火の神

寒い季節、火の存在は欠かせませんね。
アイヌの人たちは火をアペフチカムイ「ape-huci-kamuy(火・老婆・神)」と呼びました。
囲炉裏の中に住み、人間を温め育む、最も身近で重要なカムイ(神)です。
いろいろな儀式において、最初に祈りの言葉を捧げるのは火の神です。他の神々への伝言役を果たしてくれ、至らぬ人間の言葉などがあっても怒らないで聞いてやってくれと「根回し」までしてくれるそうです。
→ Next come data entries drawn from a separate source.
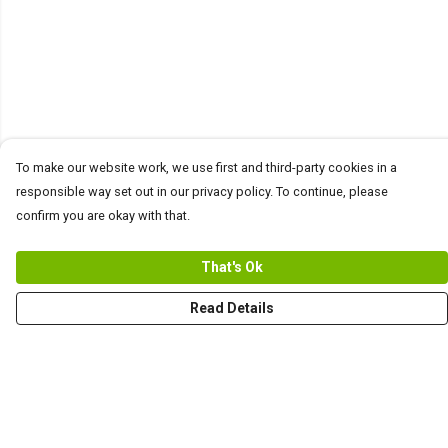
To make our website work, we use first and third-party cookies in a
responsible way set out in our privacy policy. To continue, please
confirm you are okay with that.
That's Ok
Read Details
Menu
Men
また、魔物からも守ってくれる存在でした。
火の神は常に人間たちのそばにいて、見守ってくれていたのですね。

地震

たびかさなる災害に胸がふさがる思いですが、災害対策を検討する上で過去の災害履歴を語るアイヌ語地名や、口碑伝説は重要な情報だそうです。
アイヌ語では地震の事をシシモイ「sir-si-moye(地・自分・を動かす)」と呼び、伝説では、「国造りの神が大アメマスの背中の上に大地を造ったため、下にいるアメマスがくたびれて動くので地震が起こる」のだとか。屈斜路湖の中島の下には巨大アメマスが起こす地震の伝説があり、美留和山はペケヌプリ(裂けた山)で、がけ崩れが起こりやすい地名だそうです。
アイヌの人たちは地名や伝説で災害が起こりやすい場所を残していたのですね。

オオハナウド

オオハナウドは、アイヌの人たちから「神の山菜」と言われ、人間が儀式をするために天から降ろされた大切な山菜と言われています。この花は、花をつけるまでに4~5年かかるそうですが、アイヌの人たちはまだ花の咲かない若い葉柄を食料にしました。
アイヌ語では、全道どこでも「ピット」と呼ばれています。甘味があり、煮ることによって臭いもなくなるそうです。生で食べたり、焼いたり、煮物(ラタ)にして食べました。大量に採取できることから、乾燥させて保存食料にもされました。
オオハナウドの白い花が咲き始めました。もう、夏が近いのですね。